SHORT PROBLEM
Rename "locality" to "site" in the entries below and write the lines out again with no other change, beginning at the line that has "family: Anemiaceae" and stopping after the line that has "name author: (Juss. ex Pers.) Benth.".

Source records:
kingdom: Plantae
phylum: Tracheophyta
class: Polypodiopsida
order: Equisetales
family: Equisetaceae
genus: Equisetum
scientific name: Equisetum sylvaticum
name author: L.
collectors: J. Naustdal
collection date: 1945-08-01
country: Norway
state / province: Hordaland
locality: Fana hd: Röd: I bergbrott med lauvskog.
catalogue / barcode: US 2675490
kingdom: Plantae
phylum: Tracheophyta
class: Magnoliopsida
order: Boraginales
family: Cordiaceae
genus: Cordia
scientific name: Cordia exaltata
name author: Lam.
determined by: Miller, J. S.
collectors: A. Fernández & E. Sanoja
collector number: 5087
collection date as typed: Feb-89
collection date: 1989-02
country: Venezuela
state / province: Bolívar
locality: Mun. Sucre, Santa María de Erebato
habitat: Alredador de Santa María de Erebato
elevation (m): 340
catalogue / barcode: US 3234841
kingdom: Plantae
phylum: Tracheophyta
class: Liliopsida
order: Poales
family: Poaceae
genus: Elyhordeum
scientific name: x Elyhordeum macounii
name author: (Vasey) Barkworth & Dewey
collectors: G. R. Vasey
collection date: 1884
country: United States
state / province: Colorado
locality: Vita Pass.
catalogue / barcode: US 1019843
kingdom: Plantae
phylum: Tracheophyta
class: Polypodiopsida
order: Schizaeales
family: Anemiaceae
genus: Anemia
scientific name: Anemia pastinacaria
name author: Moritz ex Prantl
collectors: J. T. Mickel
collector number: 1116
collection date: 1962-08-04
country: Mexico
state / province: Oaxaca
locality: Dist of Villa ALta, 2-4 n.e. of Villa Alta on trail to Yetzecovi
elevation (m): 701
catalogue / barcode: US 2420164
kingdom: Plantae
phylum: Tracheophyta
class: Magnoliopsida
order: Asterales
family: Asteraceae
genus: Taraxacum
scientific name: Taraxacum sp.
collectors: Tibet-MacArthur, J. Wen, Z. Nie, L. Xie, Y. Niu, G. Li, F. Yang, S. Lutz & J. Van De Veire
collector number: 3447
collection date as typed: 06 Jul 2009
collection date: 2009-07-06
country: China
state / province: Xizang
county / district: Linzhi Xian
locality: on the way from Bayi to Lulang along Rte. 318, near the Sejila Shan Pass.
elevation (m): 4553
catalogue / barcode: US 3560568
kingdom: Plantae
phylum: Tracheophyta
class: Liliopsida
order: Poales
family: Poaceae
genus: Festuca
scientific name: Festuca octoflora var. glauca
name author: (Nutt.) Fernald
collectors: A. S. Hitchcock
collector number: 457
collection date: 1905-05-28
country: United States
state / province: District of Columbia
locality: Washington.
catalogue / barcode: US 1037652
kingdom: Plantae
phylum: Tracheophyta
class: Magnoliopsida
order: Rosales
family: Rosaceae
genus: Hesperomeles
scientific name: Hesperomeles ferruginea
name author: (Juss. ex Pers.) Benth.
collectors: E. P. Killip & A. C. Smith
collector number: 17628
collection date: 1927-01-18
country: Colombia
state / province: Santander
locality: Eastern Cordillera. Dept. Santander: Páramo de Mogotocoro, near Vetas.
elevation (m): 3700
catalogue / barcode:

TASK SOLUTION
family: Anemiaceae
genus: Anemia
scientific name: Anemia pastinacaria
name author: Moritz ex Prantl
collectors: J. T. Mickel
collector number: 1116
collection date: 1962-08-04
country: Mexico
state / province: Oaxaca
site: Dist of Villa ALta, 2-4 n.e. of Villa Alta on trail to Yetzecovi
elevation (m): 701
catalogue / barcode: US 2420164
kingdom: Plantae
phylum: Tracheophyta
class: Magnoliopsida
order: Asterales
family: Asteraceae
genus: Taraxacum
scientific name: Taraxacum sp.
collectors: Tibet-MacArthur, J. Wen, Z. Nie, L. Xie, Y. Niu, G. Li, F. Yang, S. Lutz & J. Van De Veire
collector number: 3447
collection date as typed: 06 Jul 2009
collection date: 2009-07-06
country: China
state / province: Xizang
county / district: Linzhi Xian
site: on the way from Bayi to Lulang along Rte. 318, near the Sejila Shan Pass.
elevation (m): 4553
catalogue / barcode: US 3560568
kingdom: Plantae
phylum: Tracheophyta
class: Liliopsida
order: Poales
family: Poaceae
genus: Festuca
scientific name: Festuca octoflora var. glauca
name author: (Nutt.) Fernald
collectors: A. S. Hitchcock
collector number: 457
collection date: 1905-05-28
country: United States
state / province: District of Columbia
site: Washington.
catalogue / barcode: US 1037652
kingdom: Plantae
phylum: Tracheophyta
class: Magnoliopsida
order: Rosales
family: Rosaceae
genus: Hesperomeles
scientific name: Hesperomeles ferruginea
name author: (Juss. ex Pers.) Benth.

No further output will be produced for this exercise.